◆ **About this task**
Output all of the data below without changing a word, and exclude the pictures.
┌─ Collected material
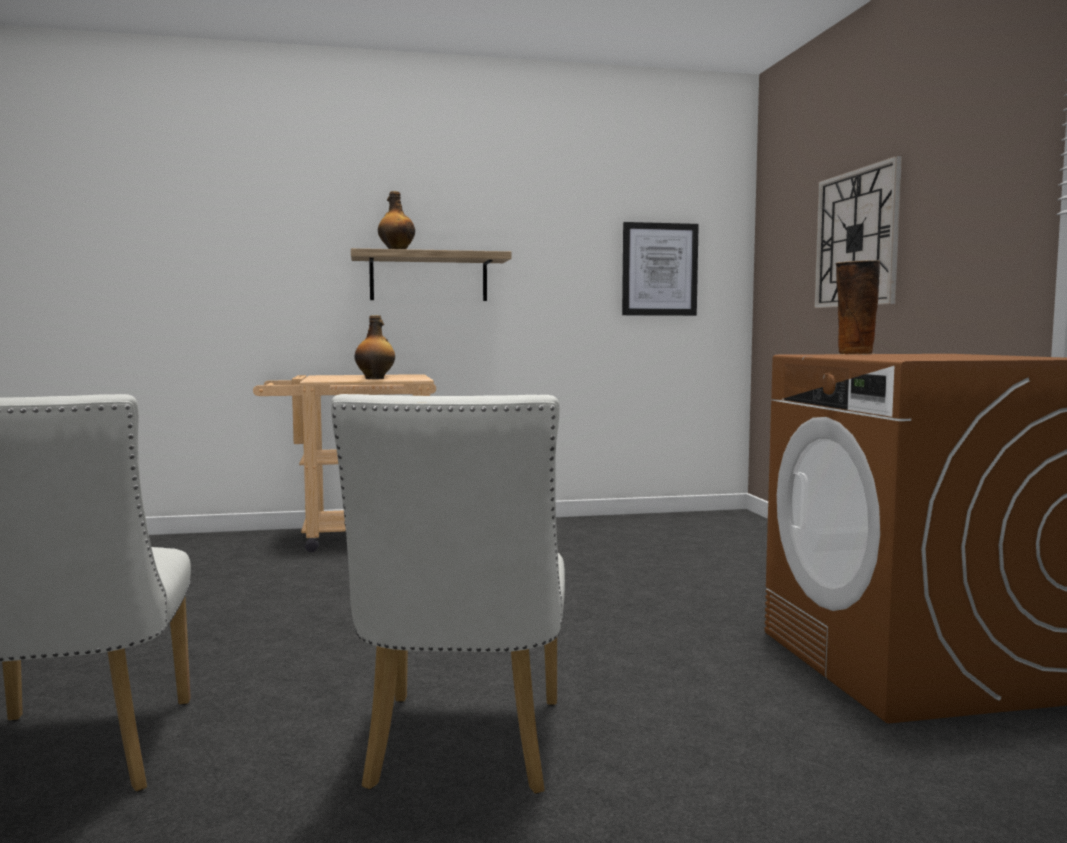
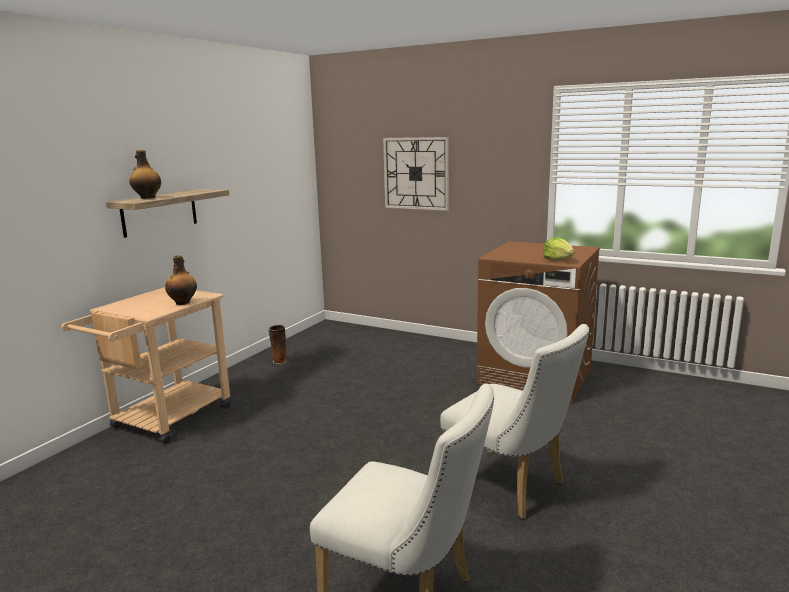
camera: 50 degrees left, 10 degrees up
(659, 269) = (279, 185): picture -> none
(853, 354) = (503, 252): vase -> vase (279, 361)
(907, 358) = (558, 260): none -> lettuce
└─
◆ **Result of this task**
camera: 50 degrees left, 10 degrees up
(659, 269) = (279, 185): picture -> none
(853, 354) = (503, 252): vase -> vase (279, 361)
(907, 358) = (558, 260): none -> lettuce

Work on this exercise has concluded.